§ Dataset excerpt
※

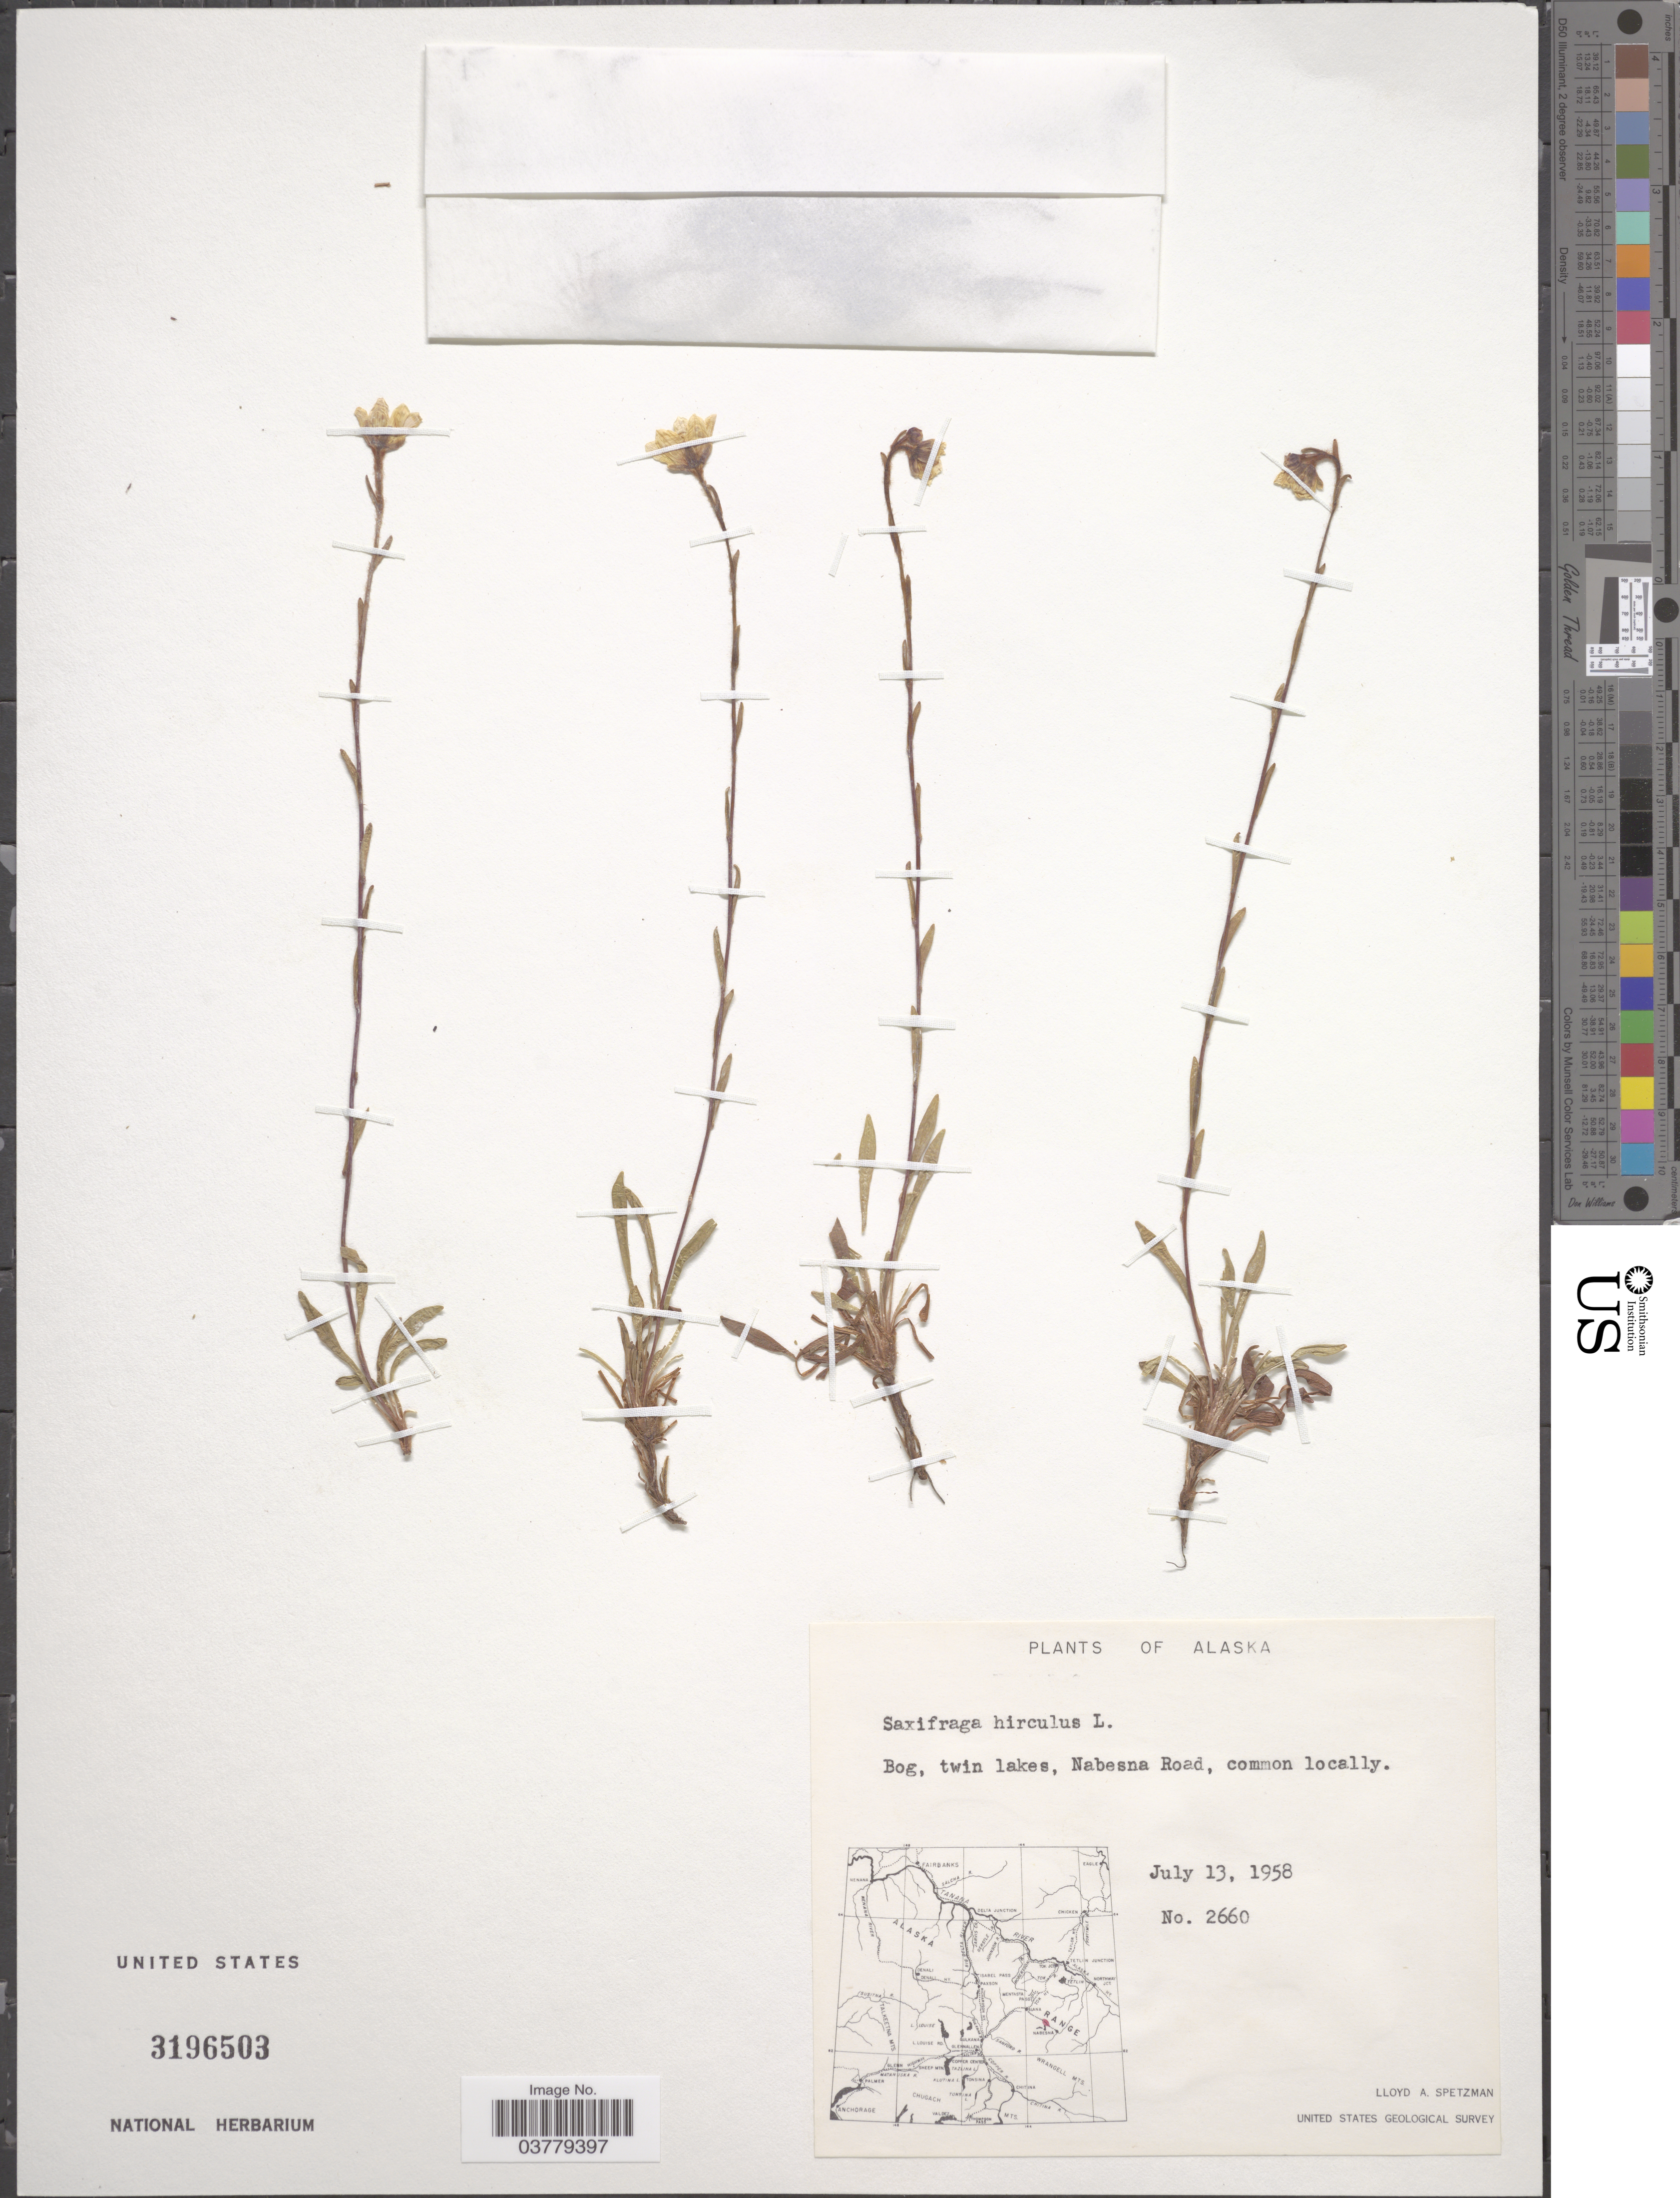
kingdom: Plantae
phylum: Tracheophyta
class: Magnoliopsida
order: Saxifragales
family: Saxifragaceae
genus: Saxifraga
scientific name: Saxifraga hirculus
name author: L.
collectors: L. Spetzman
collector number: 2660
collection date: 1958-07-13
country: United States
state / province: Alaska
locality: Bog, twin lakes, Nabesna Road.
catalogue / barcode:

※

Swap "collection date" for "date collected" throughout the material and write the lines out again with everything else unchanged. Omit the pictures from your answer.

§ THE OUTPUT
kingdom: Plantae
phylum: Tracheophyta
class: Magnoliopsida
order: Saxifragales
family: Saxifragaceae
genus: Saxifraga
scientific name: Saxifraga hirculus
name author: L.
collectors: L. Spetzman
collector number: 2660
date collected: 1958-07-13
country: United States
state / province: Alaska
locality: Bog, twin lakes, Nabesna Road.
catalogue / barcode:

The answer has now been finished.